▶ Prompt: Write out, word for word, the passage of the article about Zainab Abbasi that opens with "Zainab Abbasi’s bedroom" and closes with "her empty bed.".

Heartbroken parents recall ‘brutal’ moment they were wrenched from their ‘lovely little girl’

Zainab Abbasi’s bedroom remains untouched since the heartbreaking day ten months ago when the terribly ill six-year-old girl died in hospital. A Disney poster adorns the door, two birthday cards, both featuring princesses, are still on display and Tigger, her favourite soft toy, sits on a shelf opposite her empty bed.

‘She was the light of our home,’ her grief-stricken mother Aliya told The Mail on Sunday. ‘When she passed away it was like the soul had been taken from our house. All of us were here but the home was empty.’

What made Zainab’s death in September so unbearably painful for Aliya and her husband Rashid, who are both doctors, is that her final weeks were overshadowed by a bitter dispute with medical staff over whether to withdraw life support – so bitter in fact that it culminated in the violent arrest of Rashid and his forced removal from his dying daughter’s bedside.

▶ Material supplied:
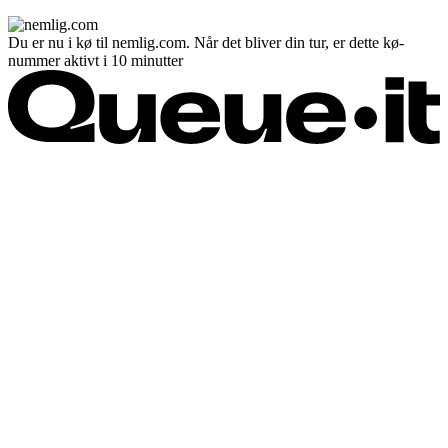
Du er nu i kø til nemlig.com. Når det bliver din tur, er dette kø-
nummer aktivt i 10 minutter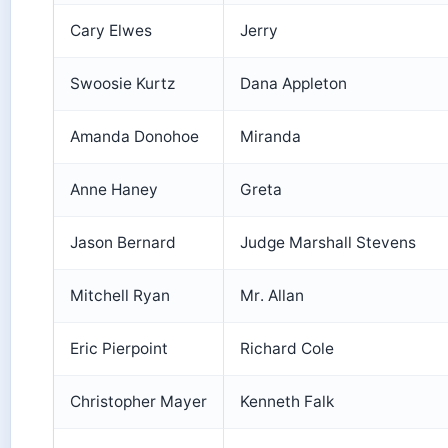
Cary Elwes
Jerry
Swoosie Kurtz
Dana Appleton
Amanda Donohoe
Miranda
Anne Haney
Greta
Jason Bernard
Judge Marshall Stevens
Mitchell Ryan
Mr. Allan
Eric Pierpoint
Richard Cole
Christopher Mayer
Kenneth Falk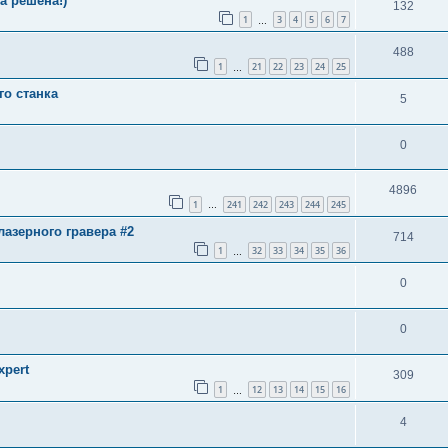
а решена!)
132
1
3
4
5
6
7
…
488
1
21
22
23
24
25
…
о станка
5
0
4896
1
241
242
243
244
245
…
азерного гравера #2
714
1
32
33
34
35
36
…
0
0
pert
309
1
12
13
14
15
16
…
4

▶ Task answer:
Zainab Abbasi’s bedroom remains untouched since the heartbreaking day ten months ago when the terribly ill six-year-old girl died in hospital. A Disney poster adorns the door, two birthday cards, both featuring princesses, are still on display and Tigger, her favourite soft toy, sits on a shelf opposite her empty bed.